Some studies have suggested that oral disease during pregnancy can lead to poor infant outcomes. And women who practice optimal oral hygiene during pregnancy may decrease the amount of caries-producing oral bacteria transmitted to their baby during common parenting behavior, such as sharing spoons or cleaning pacifiers. Moreover, dental care is considered safe – and doctor recommended – during pregnancy; the benefits far outweigh the risks for both the mother and baby, and put them on a path to continued dental health.
Experts recommend at least one dental check-up during pregnancy. Yet in California, although 53 percent of pregnant women report a dental problem, only 42 percent visited a dentist during the course of their pregnancy. For women who are pregnant and enrolled in Medi-Cal, the state does not collect data on women receiving dental services. As a result, we don’t have a true understanding of who is receiving these services, and more importantly, are unable to determine if there are any issues related to access, including whether there are disparities that exist based on race/ethnicity, geographic setting (rural v. urban settings, for example), or other factors. To learn more about the importance of overall maternal health, please read this blog post.
Access to Oral Health Care is Improving
Through a combination of state and local oral health programs, pregnant women are increasingly able to access oral health care services. For example, through a Health Resources and Services Administration federal grant, Sonoma County participated in the Perinatal Infant Oral Health Quality Improvement (QI) initiative, where staff at participating community health centers performed QI practices with the goal of improving access to and quality of dental care received by expectant mothers and infants.
Several local oral health programs have established or are seeking to establish screening and preventive services offered at Women, Infants and Children sites and to link women who are pregnant and/or their young children to dental treatment if needed. Yet others are convening OB/GYNs and dental providers to address commonly held myths about women who are pregnant receiving dental care in order to foster more intentional collaboration among the medical and dental fields.
Additionally, women who are pregnant and enrolled in Medi-Cal also have access to dental services. The Smile, California campaign seeks to educate Medi-Cal members and providers about the importance of oral health to overall health, the services covered by Medi-Cal, and how to find a provider.

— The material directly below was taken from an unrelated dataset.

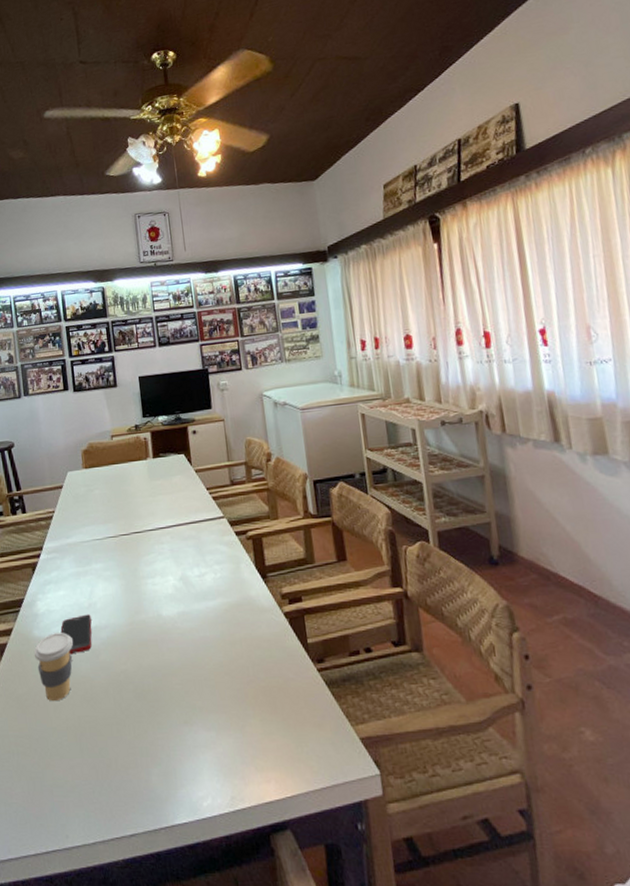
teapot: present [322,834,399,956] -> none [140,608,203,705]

But More Can be Done to Ensure 100% Participation
Improving data collection among pregnant women enrolled in Medi-Cal is an important step to identifying and eliminating barriers and ensuring equitable access to oral health care.
Additionally, stronger integration and collaboration among medical and dental providers can help to address and bridge any divides that may exist, and increased education among the medical and dental fields, as well as coordination to ensure that pregnant women understand the relationship of oral health to their overall health – and their baby’s health – is critical to providing a foundation of oral health for the future.
In an ideal California, all children will reach the age of three being cavity free, based in large part on their mothers having established good oral health hygiene habits during pregnancy, and understanding the importance of preventive services for themselves and their children as they grow. This can only be possible, however, if the state commits to investing in current oral health programs and services, so that they are available to all babies, children and families that need them.